The approach taken is in two parts: firstly, we analyse an existing system, to predict and compare performance against advertised radar performance. This is followed by the design of improvements to the system, based on practicals and project work by the student. The system considered is just one example of the broad field of radar, i.e. Air Traffic Control radar, but the systems thinking is widely applicable.

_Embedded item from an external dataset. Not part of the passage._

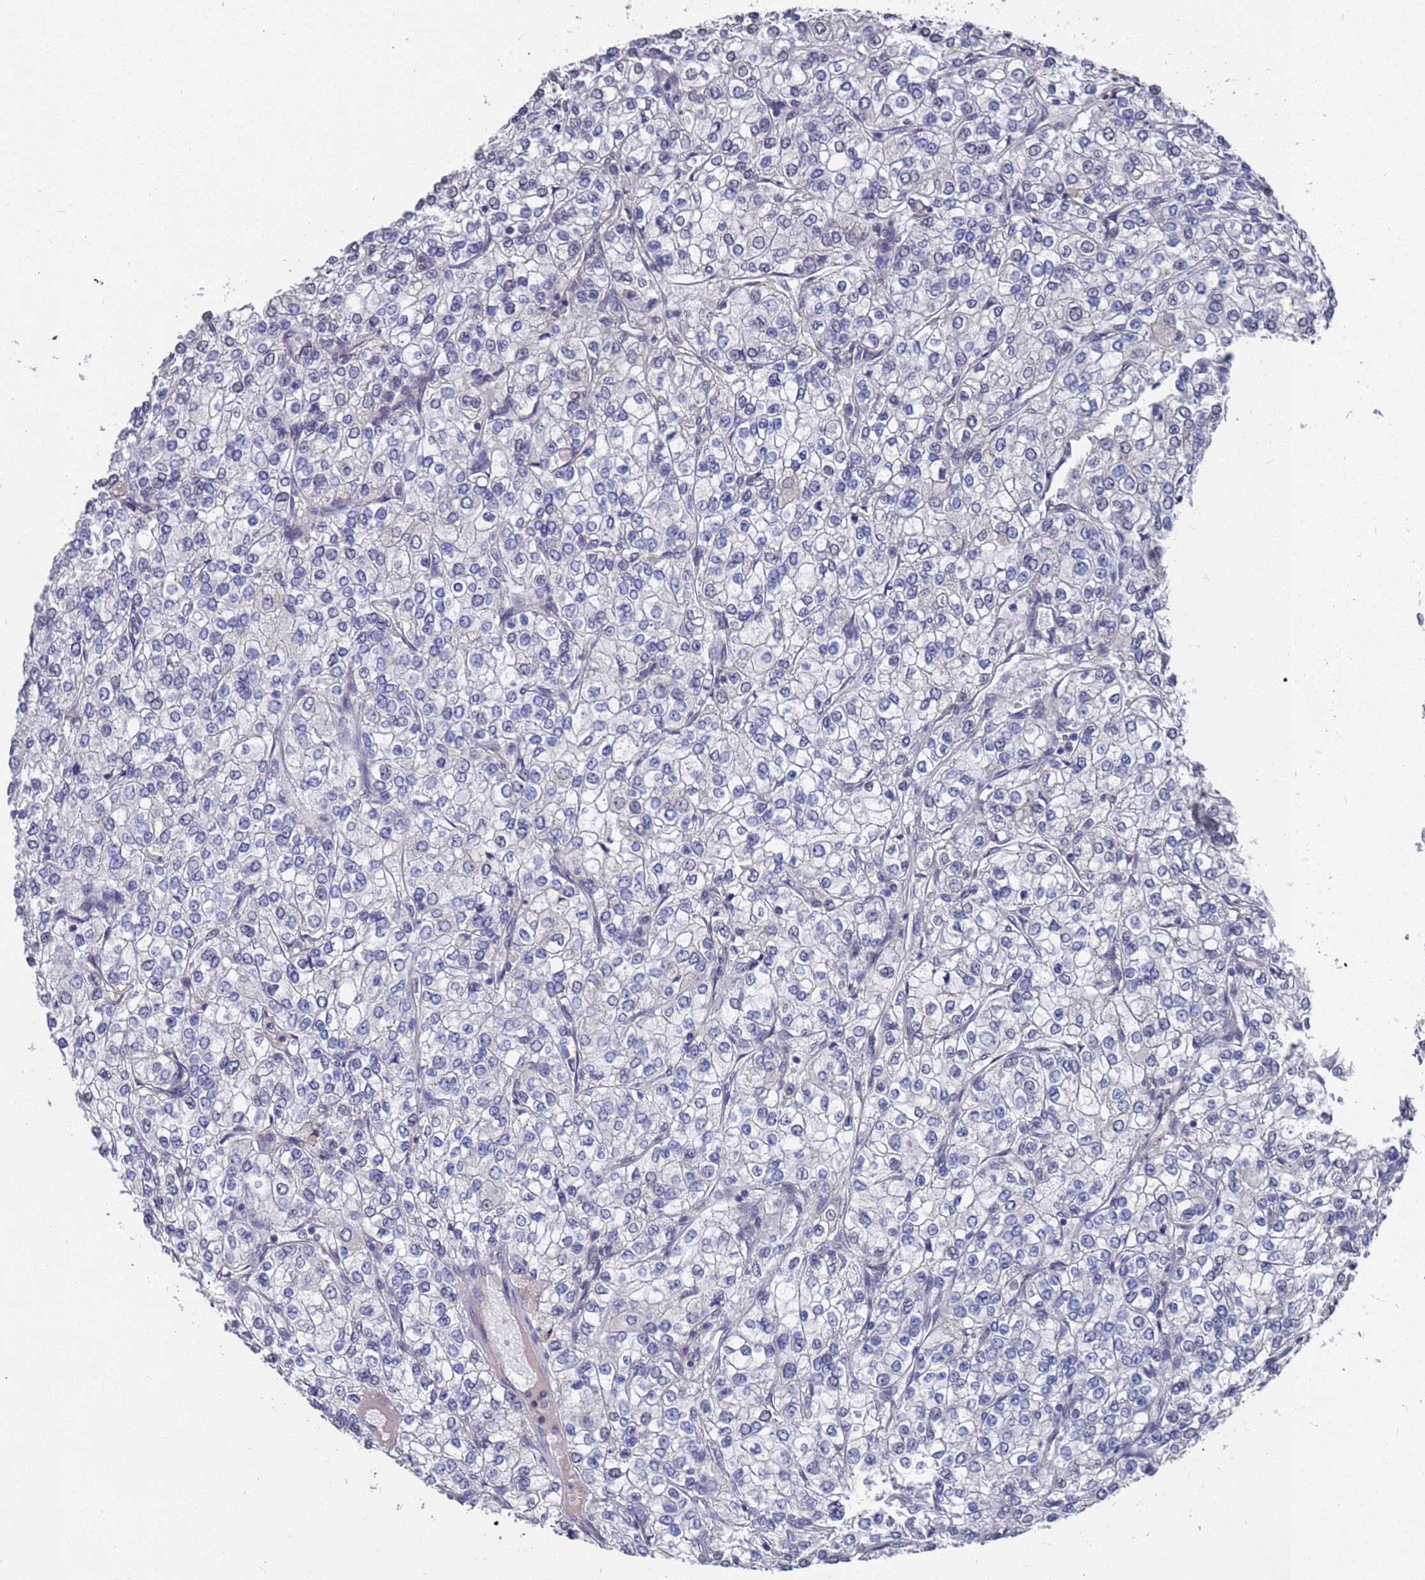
{"staining": {"intensity": "negative", "quantity": "none", "location": "none"}, "tissue": "renal cancer", "cell_type": "Tumor cells", "image_type": "cancer", "snomed": [{"axis": "morphology", "description": "Adenocarcinoma, NOS"}, {"axis": "topography", "description": "Kidney"}], "caption": "High magnification brightfield microscopy of renal adenocarcinoma stained with DAB (3,3'-diaminobenzidine) (brown) and counterstained with hematoxylin (blue): tumor cells show no significant expression. (DAB immunohistochemistry (IHC) with hematoxylin counter stain).", "gene": "CFAP119", "patient": {"sex": "male", "age": 80}}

(Please note that the most recent course handout will be available via Vula.)
Course Overview
The following topics will be covered:
What is air traffic control?
The ATCR family
Blake’s analysis
Clutter
Targets
The ATCR processing chain
Moving target indicator
Antennas
Reliability
Basics of Pulse Doppler
Pulse Doppler processing
Radar front end constraints
Modelling the detection process
AREPS for propagation modelling
CARPET
Bistatic Radar
NetRAD and its database
Presenters
Prof Michael Inggs is a full Professor in the Department of Electrical Engineering, University of Cape Town, South Africa, responsible for the taught masters programme in Radar.
His research interests include radar, earth observation using radar, and high performance computing architectures and languages for signal and image processing. He has more than 190 journal and conference publications, three patents, and has supervised more than 90 M.Sc. and 8 Ph.D. to completion.
Dr Yunus Abdul Gaffar is a Senior Lecturer in the Department of Electrical Engineering at the University of Cape Town, and a member of the Radar Remote Sensing Group. His interest is in the general field of radar signal processing and more specifically in radar imaging, detection, tracking and clutter analysis.